## WHAT THE TASK REQUIRES:
The answer must be one number: how many lines in the records below contain the string "static".

## DATA:
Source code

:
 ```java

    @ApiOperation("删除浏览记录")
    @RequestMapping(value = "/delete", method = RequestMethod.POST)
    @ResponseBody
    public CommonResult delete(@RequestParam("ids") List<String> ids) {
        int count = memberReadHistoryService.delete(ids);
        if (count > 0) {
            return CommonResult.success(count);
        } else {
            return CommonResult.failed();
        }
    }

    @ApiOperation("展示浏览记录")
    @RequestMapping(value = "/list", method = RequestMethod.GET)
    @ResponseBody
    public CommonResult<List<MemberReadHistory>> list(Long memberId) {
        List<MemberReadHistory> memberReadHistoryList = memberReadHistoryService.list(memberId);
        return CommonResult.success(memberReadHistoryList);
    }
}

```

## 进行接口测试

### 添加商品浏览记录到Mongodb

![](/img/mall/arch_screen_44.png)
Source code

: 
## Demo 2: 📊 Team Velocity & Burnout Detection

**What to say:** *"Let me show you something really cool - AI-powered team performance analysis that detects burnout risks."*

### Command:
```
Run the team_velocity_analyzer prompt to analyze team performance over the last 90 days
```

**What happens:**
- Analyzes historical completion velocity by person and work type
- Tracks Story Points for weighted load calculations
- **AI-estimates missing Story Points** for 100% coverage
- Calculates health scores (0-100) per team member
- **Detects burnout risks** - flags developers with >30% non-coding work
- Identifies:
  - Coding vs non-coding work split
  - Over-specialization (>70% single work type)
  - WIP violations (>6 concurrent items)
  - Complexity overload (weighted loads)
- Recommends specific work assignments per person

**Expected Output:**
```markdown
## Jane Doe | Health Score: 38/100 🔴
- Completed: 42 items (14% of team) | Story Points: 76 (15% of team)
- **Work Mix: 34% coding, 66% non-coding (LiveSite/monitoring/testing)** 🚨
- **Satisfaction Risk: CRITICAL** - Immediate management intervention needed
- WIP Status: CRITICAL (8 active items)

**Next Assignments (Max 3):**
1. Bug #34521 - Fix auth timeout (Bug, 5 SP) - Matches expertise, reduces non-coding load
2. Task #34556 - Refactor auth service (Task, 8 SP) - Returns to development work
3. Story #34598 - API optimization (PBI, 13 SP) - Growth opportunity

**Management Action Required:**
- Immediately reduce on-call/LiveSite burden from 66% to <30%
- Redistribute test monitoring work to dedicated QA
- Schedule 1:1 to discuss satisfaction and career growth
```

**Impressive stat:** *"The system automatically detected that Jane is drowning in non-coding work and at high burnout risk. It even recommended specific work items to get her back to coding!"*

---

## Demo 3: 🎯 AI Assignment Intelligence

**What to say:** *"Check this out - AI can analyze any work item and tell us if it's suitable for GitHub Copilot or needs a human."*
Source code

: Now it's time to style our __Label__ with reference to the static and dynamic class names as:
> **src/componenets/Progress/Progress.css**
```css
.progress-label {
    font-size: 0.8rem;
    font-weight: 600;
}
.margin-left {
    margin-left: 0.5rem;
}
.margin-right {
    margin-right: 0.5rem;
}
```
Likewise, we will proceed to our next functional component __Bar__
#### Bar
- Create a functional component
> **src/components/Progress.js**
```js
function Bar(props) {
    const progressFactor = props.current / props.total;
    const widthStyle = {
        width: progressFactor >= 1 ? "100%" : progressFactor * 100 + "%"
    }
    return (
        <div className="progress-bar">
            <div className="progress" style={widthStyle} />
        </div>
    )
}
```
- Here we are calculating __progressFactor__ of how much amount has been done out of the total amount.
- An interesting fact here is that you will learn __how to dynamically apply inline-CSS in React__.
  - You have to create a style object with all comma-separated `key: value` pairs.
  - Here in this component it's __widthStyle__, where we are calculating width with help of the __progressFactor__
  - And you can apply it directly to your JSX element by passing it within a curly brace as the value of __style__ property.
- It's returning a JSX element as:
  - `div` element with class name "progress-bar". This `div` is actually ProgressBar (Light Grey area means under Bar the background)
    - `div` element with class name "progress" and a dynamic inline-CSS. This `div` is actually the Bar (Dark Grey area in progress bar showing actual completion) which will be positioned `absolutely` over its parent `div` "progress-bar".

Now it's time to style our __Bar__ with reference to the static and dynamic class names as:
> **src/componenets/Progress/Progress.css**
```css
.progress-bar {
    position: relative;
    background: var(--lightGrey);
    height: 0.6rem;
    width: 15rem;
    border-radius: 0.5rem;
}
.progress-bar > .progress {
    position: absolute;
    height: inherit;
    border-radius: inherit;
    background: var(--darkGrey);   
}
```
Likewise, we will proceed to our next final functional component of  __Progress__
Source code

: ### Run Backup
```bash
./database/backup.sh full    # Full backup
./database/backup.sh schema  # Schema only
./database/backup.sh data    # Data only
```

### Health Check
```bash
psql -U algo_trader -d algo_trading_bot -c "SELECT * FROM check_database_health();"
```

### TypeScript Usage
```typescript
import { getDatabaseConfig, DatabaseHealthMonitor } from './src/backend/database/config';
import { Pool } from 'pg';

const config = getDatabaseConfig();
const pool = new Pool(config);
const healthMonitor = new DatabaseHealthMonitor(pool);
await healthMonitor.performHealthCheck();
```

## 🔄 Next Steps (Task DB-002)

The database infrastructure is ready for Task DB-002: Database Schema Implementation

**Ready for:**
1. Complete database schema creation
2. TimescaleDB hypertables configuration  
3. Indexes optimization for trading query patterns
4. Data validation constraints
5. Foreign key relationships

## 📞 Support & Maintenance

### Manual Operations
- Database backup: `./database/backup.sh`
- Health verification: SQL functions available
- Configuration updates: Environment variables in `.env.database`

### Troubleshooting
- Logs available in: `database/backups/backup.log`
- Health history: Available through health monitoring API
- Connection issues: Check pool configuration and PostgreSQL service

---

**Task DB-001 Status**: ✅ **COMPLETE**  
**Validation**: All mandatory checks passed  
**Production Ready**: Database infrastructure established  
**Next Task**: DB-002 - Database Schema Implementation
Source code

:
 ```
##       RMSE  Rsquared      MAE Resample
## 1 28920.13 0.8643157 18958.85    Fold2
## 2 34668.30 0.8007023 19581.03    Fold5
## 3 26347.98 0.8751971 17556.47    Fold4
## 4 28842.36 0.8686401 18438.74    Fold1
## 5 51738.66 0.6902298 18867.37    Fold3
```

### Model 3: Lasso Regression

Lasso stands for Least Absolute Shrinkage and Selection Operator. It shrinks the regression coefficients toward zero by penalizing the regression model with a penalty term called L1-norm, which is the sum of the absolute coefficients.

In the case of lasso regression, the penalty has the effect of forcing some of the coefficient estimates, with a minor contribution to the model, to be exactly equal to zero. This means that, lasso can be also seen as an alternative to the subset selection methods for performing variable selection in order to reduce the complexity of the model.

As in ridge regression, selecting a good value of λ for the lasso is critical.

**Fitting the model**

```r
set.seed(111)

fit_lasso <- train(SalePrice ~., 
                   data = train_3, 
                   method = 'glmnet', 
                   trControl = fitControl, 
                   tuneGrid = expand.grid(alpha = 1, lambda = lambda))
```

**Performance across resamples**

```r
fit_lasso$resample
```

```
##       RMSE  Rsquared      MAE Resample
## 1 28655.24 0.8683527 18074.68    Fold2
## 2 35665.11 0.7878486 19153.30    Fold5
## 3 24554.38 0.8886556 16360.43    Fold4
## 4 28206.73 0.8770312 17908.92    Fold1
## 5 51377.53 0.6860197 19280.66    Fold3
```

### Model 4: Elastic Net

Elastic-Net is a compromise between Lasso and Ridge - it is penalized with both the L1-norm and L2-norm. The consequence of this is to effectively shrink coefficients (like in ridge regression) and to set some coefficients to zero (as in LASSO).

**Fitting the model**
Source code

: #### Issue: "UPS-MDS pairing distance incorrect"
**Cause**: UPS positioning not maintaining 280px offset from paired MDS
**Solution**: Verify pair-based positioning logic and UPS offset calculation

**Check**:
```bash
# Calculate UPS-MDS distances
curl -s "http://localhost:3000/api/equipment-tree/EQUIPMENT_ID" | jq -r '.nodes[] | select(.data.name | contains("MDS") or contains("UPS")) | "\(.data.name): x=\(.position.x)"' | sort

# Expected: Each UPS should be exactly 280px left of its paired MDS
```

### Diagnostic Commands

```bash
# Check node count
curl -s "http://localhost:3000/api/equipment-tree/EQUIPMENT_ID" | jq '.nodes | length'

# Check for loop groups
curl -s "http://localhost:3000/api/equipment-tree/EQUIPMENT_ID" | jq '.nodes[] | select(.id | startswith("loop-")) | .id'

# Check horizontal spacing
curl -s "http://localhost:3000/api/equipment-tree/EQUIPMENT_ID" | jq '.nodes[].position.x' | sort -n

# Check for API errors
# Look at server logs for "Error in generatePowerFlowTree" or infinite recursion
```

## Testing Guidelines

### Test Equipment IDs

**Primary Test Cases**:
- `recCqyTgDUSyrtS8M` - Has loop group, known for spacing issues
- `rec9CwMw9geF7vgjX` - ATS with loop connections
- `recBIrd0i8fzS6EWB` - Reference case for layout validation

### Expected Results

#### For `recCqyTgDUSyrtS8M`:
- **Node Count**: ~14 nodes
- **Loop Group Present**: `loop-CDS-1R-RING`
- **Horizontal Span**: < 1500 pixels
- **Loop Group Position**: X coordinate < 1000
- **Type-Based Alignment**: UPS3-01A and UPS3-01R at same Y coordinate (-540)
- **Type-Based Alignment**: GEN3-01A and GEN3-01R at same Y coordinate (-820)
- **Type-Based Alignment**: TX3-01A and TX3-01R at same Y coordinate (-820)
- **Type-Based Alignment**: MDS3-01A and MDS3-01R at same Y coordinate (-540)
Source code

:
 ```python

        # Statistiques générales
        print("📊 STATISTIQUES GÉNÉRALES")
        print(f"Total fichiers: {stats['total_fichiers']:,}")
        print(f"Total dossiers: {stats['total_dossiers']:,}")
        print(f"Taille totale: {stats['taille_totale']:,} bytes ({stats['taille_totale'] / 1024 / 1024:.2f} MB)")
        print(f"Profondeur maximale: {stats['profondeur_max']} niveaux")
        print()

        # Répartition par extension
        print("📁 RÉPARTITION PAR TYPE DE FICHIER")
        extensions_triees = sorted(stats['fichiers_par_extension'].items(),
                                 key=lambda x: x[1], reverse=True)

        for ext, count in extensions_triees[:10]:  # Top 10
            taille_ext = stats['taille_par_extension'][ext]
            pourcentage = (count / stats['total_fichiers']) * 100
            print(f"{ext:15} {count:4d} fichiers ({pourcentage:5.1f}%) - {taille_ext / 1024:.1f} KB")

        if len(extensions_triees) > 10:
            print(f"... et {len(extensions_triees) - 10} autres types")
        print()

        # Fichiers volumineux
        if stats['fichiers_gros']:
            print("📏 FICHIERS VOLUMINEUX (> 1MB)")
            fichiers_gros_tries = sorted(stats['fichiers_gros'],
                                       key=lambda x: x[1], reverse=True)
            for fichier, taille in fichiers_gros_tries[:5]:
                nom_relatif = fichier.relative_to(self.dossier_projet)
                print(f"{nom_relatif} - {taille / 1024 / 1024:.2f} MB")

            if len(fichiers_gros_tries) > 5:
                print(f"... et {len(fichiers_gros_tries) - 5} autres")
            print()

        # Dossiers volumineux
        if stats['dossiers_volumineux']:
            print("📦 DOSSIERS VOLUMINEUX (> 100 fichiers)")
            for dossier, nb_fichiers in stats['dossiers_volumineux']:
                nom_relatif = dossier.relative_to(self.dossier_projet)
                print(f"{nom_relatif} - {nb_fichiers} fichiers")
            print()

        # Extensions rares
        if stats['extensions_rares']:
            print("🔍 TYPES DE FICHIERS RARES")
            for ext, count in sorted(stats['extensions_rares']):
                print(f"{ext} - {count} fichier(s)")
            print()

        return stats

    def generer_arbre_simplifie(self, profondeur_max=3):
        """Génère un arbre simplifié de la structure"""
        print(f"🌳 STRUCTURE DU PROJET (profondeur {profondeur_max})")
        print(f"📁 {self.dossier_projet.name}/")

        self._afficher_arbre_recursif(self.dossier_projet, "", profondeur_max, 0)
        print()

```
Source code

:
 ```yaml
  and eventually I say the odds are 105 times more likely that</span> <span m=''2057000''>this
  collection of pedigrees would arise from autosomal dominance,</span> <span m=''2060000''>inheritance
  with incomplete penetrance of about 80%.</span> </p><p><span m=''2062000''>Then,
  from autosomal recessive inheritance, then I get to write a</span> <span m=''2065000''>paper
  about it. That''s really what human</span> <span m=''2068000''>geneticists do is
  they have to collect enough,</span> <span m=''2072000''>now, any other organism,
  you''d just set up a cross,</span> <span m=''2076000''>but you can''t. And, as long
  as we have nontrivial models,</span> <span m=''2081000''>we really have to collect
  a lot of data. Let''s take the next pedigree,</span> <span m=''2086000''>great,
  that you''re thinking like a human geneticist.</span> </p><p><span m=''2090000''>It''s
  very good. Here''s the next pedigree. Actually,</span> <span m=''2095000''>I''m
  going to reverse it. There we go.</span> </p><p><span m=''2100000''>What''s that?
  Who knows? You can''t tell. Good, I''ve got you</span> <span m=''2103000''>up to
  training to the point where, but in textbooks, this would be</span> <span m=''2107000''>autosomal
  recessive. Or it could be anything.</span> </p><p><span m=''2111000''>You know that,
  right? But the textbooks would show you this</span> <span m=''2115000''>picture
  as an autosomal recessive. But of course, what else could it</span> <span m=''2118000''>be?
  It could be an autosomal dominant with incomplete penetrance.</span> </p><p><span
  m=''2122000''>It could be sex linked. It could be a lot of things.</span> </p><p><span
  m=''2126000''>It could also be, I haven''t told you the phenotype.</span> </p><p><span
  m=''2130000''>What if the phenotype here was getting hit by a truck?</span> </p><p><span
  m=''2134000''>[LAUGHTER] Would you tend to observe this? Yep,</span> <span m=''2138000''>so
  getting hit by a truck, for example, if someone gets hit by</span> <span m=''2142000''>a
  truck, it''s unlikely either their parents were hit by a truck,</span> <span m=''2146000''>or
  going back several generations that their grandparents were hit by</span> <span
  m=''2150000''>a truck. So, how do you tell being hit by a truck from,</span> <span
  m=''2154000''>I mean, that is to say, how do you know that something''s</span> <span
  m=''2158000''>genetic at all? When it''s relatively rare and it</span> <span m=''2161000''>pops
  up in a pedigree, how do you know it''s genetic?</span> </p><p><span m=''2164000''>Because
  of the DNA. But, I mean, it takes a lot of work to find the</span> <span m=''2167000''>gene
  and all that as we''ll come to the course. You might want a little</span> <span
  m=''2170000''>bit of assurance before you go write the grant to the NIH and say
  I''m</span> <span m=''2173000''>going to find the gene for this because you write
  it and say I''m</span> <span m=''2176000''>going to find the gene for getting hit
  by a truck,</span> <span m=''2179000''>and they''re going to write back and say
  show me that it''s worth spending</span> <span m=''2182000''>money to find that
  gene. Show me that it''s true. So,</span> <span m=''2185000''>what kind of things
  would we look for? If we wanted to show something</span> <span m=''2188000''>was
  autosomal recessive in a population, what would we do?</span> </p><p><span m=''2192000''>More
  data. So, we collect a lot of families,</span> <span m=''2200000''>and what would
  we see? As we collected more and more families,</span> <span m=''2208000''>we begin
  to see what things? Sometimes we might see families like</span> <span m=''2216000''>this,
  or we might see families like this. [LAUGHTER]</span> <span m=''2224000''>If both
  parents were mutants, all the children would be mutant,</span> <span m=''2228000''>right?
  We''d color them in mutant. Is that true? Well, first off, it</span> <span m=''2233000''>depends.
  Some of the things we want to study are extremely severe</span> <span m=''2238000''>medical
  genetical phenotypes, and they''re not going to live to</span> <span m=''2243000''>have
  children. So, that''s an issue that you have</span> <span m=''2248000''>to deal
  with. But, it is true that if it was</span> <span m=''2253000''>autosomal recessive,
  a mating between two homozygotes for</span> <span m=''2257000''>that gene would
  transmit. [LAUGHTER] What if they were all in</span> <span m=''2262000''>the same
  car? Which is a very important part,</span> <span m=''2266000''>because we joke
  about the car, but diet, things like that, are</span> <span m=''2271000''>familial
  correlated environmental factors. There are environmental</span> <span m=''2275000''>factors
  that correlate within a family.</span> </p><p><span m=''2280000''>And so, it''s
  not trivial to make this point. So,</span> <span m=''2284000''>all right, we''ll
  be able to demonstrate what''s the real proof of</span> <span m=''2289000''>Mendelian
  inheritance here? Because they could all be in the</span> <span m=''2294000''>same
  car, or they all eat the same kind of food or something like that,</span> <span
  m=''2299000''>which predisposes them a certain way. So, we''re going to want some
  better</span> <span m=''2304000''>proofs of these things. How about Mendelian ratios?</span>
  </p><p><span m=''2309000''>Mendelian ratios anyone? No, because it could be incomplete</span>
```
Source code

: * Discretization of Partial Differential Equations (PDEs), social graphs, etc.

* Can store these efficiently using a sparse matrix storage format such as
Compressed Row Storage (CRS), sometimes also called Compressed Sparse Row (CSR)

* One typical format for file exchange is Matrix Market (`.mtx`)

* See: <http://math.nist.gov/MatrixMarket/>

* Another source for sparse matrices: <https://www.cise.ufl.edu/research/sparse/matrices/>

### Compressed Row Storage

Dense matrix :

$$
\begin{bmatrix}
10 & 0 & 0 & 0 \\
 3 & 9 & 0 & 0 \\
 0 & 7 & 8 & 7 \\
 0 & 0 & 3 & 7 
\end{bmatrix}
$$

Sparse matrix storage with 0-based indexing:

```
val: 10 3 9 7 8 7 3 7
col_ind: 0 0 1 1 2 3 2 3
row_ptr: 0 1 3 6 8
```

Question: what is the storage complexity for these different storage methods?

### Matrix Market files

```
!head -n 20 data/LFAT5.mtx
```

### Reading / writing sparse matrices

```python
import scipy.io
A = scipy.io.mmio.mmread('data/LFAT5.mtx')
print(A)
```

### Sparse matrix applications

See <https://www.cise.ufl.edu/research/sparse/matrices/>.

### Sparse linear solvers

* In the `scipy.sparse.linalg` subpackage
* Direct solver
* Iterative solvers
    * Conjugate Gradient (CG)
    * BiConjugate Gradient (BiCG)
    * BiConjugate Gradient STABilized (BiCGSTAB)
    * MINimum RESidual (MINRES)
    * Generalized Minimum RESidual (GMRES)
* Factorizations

## OUTPUT OF THE TASK:
2